Wnt inhibitory factor (WIF)-1 inhibits osteoblastic differentiation in mouse embryonic mesenchymal cells

Wnt inhibitory factor (WIF)-1 belongs to the members of secreted modulators of Wnt proteins. Secreted frizzled-related proteins (sFRPs), another member of Wnt modulators, have been shown to play differential roles in Wnt signaling depending on the subtypes and cell models. This study was undertaken to investigate the functional role of WIF-1 in osteoblastic differentiation of mouse mesenchymal C3H10T1/2 cells. C3H10T1/2 cells express endogenous WIF-1 and its expression level decreases during osteoblastogenesis. Treatment of C3H10T1/2 cells with WIF-1 significantly reduced alkaline phosphatase (ALP) activities induced by either osteogenic medium (OM, ascorbic acid and beta-glycerophosphate) or Wnt-3a conditioned medium (CM) in a dose-dependent manner. In contrast, the expression level of endogenous WIF-1 increased during adipogenesis and WIF-1 treatment resulted in increased adipogenesis. C3H10T1/2 cells transduced with WIF-1 retrovirus also exhibited reduced ALP activity and decreased mRNA expression of Runx2, collagen type 1, ALP and osteocalcin during osteoblastic differentiation compared to empty virus-transduced cells. Moreover, treatment with WIF-1 dose-dependently attenuates beta-catenin/T-cell factor (TCF) transcriptional activity in this cell line. Finally, knockdown of WIF-1 in C3H10T1/2 cells by RNA interference leads to increase in ALP activities. Collectively, these results indicate that WIF-1 plays as a negative regulator of osteoblastic differentiation in mouse mesenchymal C3H10T1/2 cells in vitro.

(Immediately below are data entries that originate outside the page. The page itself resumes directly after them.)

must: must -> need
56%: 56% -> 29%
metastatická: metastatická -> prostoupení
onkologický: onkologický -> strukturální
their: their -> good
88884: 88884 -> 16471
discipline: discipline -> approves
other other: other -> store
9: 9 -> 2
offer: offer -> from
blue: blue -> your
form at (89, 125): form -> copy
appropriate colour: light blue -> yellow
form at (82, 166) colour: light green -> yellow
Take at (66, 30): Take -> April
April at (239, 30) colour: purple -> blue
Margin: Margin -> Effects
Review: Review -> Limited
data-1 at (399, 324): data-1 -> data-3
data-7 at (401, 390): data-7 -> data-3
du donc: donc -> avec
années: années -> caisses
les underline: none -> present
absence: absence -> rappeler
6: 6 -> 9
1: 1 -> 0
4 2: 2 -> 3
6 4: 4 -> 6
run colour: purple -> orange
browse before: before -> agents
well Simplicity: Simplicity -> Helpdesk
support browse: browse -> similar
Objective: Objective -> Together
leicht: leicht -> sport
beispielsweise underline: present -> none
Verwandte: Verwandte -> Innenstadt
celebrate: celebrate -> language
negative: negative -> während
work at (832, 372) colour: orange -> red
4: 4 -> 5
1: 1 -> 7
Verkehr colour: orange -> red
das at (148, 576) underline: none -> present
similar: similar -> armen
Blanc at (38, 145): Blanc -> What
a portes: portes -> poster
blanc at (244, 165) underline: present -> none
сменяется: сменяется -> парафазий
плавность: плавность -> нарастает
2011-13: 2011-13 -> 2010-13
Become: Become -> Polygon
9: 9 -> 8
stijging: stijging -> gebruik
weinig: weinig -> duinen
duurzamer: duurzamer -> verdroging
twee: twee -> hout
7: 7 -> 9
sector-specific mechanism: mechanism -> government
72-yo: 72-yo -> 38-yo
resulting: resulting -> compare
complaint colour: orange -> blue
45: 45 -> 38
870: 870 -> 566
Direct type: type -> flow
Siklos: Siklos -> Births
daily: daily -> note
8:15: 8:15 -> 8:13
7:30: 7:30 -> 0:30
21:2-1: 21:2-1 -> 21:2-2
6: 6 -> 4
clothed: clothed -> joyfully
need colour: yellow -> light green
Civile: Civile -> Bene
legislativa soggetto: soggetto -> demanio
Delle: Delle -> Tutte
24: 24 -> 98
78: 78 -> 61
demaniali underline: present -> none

Differential effects of secreted frizzled-related proteins (sFRPs) on osteoblastic differentiation of mouse mesenchymal cells and apoptosis of osteoblasts

Secreted frizzled-related proteins (sFRPs) are modulators of Wnt signaling. This study was undertaken for definitive assessment of contribution of different sFRPs in osteoblastic differentiation of mesenchymal progenitor cells and apoptosis of osteoblasts. Treatment of C3H10T1/2 cells with sFRP-2 at concentrations of 10, 50, and 100nM and sFRP-4 at low concentrations (5nM) significantly increased Wnt-3A-induced alkaline phosphatase (ALP) activities, whereas sFRP-1 or 3 did not. Retroviral transduction of the sFRP-2 but not other sFRPs also significantly enhanced ALP activity induced by beta-glycerophosphate and ascorbic acid. Furthermore, transfection of all the sFRP expression vectors significantly increased beta-catenin/TCF reporter activity and the effects were most prominent with sFRP-2 and -4. In osteoblast apoptosis assay, only sFRP-3 increased etoposide-induced apoptosis in MC3T3-E1 mouse osteoblasts. In conclusion, we found that different repertoires of sFRPs exert differential effects on osteoblastic differentiation of mouse mesenchymal cells and cellular apoptosis of mouse osteoblasts in vitro.